The difficulty remains in terms of the child’s interpretation of a limit or a consequence. It may feel very much like a punishment to be reminded of a limit. That’s why it’s important to give the child power over the situation. Giving children power can feel foreign in a culture that diminishes the autonomy of kids, but hear me out.

Dr. Laura Markham has an absolutely fantastic primer on limit setting that I refer to often. I will try to do her justice in my explanation. For a limit to be most effective, it must:

  • be reasonable to the mind of the child (“When we throw dirt, it can get into people’s eyes and hurt them.”)
  • be explained to the child beforehand (“When we get to the park, please remember that dirt must stay on the ground and not be thrown at other kids.”)
  • be enforced consistently and with gentle firmness (“I see you’re having trouble not throwing dirt. Would you like to swing or go down the slide instead?”)
  • be under the authority of the child (“Looks like you’re still having trouble not throwing dirt. Let’s head home for now and come back tomorrow when you’re feeling calmer.”)

At any point in the exchange, the child may feel angry or coerced. Remember to remind your child of the expectations they affirmed and avoid using their behavior to assign a punishment or consequence. Your child doesn’t reason the way you do, especially if your child is under the age of six. Young children do not reliably have the ability to apply episodic memories to their future decision-making. Your young child is not considering the possibility that a consequence or punishment could result from their behavior.

What Do These Disciplinary Techniques Look Like in Real Life?

Imagine a boy called Caleb. He wants to walk to the park with his mom and his siblings to get some fresh air and play a bit. It’s a little chilly outside, but he’s all warm from being cozy in his house. He doesn’t realize that he’s going to get very chilly while on the walk and he will be unbearably cold by the time they reach the park. His mom checks her weather app and realizes it’s too cold to go without a jacket, but Caleb really doesn’t want to wear one and he tells her just that. What should mom do?

Punishment: Mom chastises Caleb for talking back and not obeying and declares that they won’t be going to the park now OR for the rest of the week.

Natural Consequence: Caleb and his family go to the park and he is absolutely miserable. He huddles down shivering while his siblings play.

Logical Consequence: Caleb and his family go to the park and he is absolutely miserable. Mom gives him a picnic blanket and instructs him to wrap up and sit on a bench while his siblings play.

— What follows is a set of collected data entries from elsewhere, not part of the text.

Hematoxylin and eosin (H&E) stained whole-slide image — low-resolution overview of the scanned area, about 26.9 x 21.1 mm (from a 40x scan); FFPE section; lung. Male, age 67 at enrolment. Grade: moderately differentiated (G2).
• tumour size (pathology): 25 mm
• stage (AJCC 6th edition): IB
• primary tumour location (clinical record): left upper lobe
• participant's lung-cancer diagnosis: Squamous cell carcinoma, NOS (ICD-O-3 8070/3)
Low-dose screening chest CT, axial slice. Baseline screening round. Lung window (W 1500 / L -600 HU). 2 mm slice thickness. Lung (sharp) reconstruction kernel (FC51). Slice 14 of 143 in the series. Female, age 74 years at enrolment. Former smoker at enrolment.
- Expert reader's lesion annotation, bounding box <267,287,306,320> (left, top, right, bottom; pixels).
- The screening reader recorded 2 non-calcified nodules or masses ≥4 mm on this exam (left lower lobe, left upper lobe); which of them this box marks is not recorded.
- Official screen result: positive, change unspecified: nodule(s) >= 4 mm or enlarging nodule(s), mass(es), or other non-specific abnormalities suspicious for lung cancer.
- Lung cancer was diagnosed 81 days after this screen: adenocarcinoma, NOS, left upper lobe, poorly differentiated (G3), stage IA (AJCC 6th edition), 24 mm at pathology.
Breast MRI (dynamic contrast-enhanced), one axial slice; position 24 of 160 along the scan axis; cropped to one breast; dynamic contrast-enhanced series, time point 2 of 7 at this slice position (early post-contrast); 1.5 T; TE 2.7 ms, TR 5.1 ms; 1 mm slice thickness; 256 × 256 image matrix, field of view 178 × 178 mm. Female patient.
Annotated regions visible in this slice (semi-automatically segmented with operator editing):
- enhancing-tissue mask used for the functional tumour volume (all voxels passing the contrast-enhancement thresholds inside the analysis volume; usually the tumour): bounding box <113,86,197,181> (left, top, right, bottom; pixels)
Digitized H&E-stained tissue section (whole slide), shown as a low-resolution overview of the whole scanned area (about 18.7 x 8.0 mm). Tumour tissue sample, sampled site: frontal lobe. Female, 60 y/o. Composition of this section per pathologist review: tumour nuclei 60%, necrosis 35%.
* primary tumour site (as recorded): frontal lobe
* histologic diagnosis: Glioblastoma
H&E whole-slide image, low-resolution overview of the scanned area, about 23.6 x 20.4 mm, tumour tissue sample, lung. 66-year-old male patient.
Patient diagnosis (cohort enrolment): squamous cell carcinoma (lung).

Limit: At the house, Mom says, “I understand you don’t want to wear a jacket. However, I’m not willing to let you be cold. Would you like to carry a jacket or put it in a backpack to take along?” Mom won’t leave the house until she knows Caleb will be safe and warm at the park. The power to leave the house is in Caleb’s hands and the need for a punishment or consequence is avoided entirely.

Which of these techniques would you prefer to employ? What successes have you had with each? Have you run into any difficulties?